Irgendwann hörte ich die Badezimmertüre dicht gefolgt von einem fröhlichen: “Fertig!” Ich wagte es gar nicht, zu ihm zu blicken, da ich höchstwahrscheinlich gleich wieder einen nackten Mann sehen würde. “Das heiße Wasser war unfassbar herrlich! Jetzt erst verstehe ich wirklich, was die Menschen daran so toll finden! Deine Sachen sind nun übrigens auch sauber”, sprach er weiter und legte die Kleidung neben mir auf die Decke. “Danke”, sagte ich und war ebenso dankbar, dass er anständigerweise ein Handtuch um seine Hüfte geschlungen hatte. Mit einer geschmeidigen Handbewegung zog er noch das Wasser aus meinen Haaren, was diese augenblicklich federleicht werden ließ. “Danke”, sagte ich gleich noch einmal, wodurch er mich fröhlich anlächelte. Ich schnappte mir das Hemd und die Unterhose, um mich schnell im Bad anzuziehen. Auf dem Weg dorthin hörte ich ihn begeistert hinter mir “Ein Keks!” rufen. Ich lachte. Es war wirklich einfach, ihn glücklich zu machen ... So ein verrückter Kerl.
“Sag mal, Zerian, warum gibt es hier eigentlich keine Fenster”, fragte ich irritiert, als ich bekleidet aus dem Bad zurückkam. Es hing nämlich noch verdammt viel Feuchtigkeit in den Zimmern, auch wenn ich an der Decke hier und da sowas wie Lüftungsschlitze entdeckt hatte, fand ich diese Bauweise doch recht seltsam. Er schien kurz zu überlegen und dann ein unglückliches Gesicht zu ziehen. “Jedes Mal, wenn Del und Cor am höchsten Punkt am Himmel stehen, kommt es hier zu Überschwemmungen.
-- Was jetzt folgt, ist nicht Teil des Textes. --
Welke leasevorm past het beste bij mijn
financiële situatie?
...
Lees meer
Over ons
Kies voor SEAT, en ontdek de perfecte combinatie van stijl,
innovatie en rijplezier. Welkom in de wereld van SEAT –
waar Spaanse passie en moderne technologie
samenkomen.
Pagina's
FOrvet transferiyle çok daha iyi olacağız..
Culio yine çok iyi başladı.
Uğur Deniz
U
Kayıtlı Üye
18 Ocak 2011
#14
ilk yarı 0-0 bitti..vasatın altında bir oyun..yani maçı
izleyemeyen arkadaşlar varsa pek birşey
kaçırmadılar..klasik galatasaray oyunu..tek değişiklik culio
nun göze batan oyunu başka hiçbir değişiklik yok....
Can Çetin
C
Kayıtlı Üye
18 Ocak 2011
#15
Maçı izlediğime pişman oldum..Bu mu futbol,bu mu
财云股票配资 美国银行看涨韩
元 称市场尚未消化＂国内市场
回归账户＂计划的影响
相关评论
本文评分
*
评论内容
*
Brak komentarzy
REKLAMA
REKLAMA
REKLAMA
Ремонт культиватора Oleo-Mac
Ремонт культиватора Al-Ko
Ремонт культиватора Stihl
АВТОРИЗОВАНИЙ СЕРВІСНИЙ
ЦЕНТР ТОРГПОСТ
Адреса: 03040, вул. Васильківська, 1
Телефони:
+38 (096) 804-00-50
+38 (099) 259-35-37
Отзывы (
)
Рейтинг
Aber ... ich bin es nicht! Ich kann nichts dafür, ehrlich!” Er hob beschwichtigend die Hände und schien sehr bestürzt darüber zu sein, aber er brauchte sich vor mir nicht zu verteidigen. Ich glaubte ihm. “Warst du deswegen oft hier? Um herauszufinden wieso das passiert?” “Ja, aber ich fand nie die Ursache. Es scheint, als würden die Monde es selbst machen und deswegen hassen mich hier auch die Menschen ...” Na toll. Jetzt hatte ich die Stimmung ganz schön nach unten gezogen. Mist, jetzt könnte ich noch gut so einen verdammten Keks gebrauchen!
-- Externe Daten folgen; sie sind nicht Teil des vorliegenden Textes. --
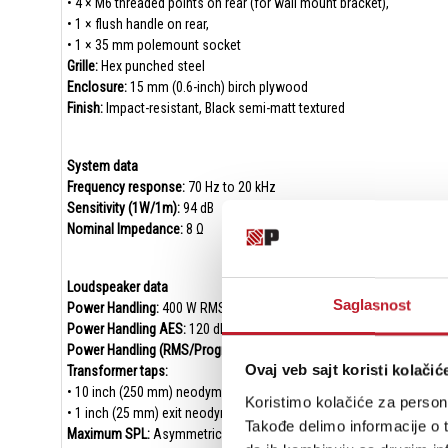
• 4 × M6 threaded points on rear (for wall mount bracket),
• 1 × flush handle on rear,
• 1 × 35 mm polemount socket
Grille:
Hex punched steel
Enclosure:
15 mm (0.6-inch) birch plywood
Finish:
Impact-resistant, Black semi-matt textured
System data
Frequency response:
70 Hz to 20 kHz
Sensitivity (1W/1m):
94 dB
Nominal Impedance:
8 Ω
Loudspeaker data
Saglasnost
Power Handling:
400 W RMS, 800 W Program
Power Handling AES:
120 dB cont., 126 dB peak
Power Handling (RMS/Program):
90 °H × 60 °V, rotatable
Ovaj veb sajt koristi kolačić
Transformer taps:
• 10 inch (250 mm) neodymium LF cone driver,
Koristimo kolačiće za persona
• 1 inch (25 mm) exit neodymium HF compression driver
Takođe delimo informacije o t
Maximum SPL:
Asymmetric internal passive crossover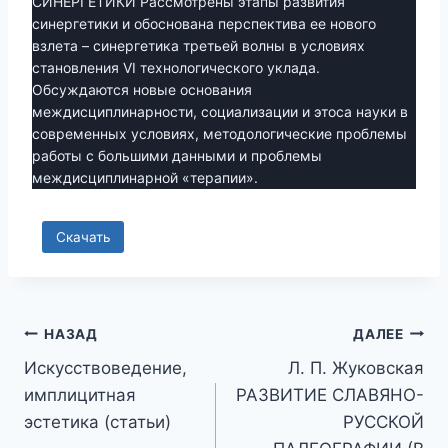
СИНЕРГЕТИКИ Рассмотрены этапы развития
синергетики и обоснована перспектива ее нового
взлета – синергетика третьей волны в условиях
становления VI технологического уклада.
Обсуждаются новые основания
междисциплинарности, социализации и этоса науки в
современных условиях, методологические проблемы
работы с большими данными и проблемы
междисциплинарной «терапии».
Скачать
Навигация
НАЗАД
ДАЛЕЕ
Искусствоведение,
Л. П. Жуковская
по
имплицитная
РАЗВИТИЕ СЛАВЯНО-
записям
эстетика (статьи)
РУССКОЙ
“Wir sollten schlafen”, sprach ich letztlich, um die unangenehme Stille zu durchbrechen. “Kannst du bitte noch das Licht ausmachen?” “Ja, Moment”, antwortete er und beugte sich zu einer weiteren Tafel an der Wand, die sich mittig zwischen unseren Betten befand. “Machst du mir etwas Platz?”, fragte er plötzlich dicht neben mir stehend, als das Licht fast vollständig erlosch. “Platz machen?”, echote ich verwirrt und auch mein Herz beschleunigte sich unweigerlich. “Ja, ich will bei dir schlafen.” “Nein, sowas machen wir keineswegs!” “Warum nicht? Draußen hab ich doch auch neben dir gelegen.” Ich seufzte frustriert und ballte die Fäuste, wollte er es nicht verstehen oder konnte er es nicht? “Wage es ja nicht, zu mir ins Bett zu kommen! Andernfalls tue ich dir weh!”, schimpfte ich und blickte im Halbdunkel in seine gut sichtbaren blauen Augen. “Na gut, ich wollte dich nicht verärgern ... Schlaf ich eben alleine”, sprach er stark beleidigt klingend, aber das war mir egal. Dass wir im selben Bett schliefen, wo er auch noch nackt war, konnte er sich sowas von abschminken! “Jeder schläft schön für sich in seinem eigenen Bett!”, murrte ich noch, drehte ihm den Rücken zu und zog mir anschließend die Decke bis zum Kinn. Gott! Meine Nerven!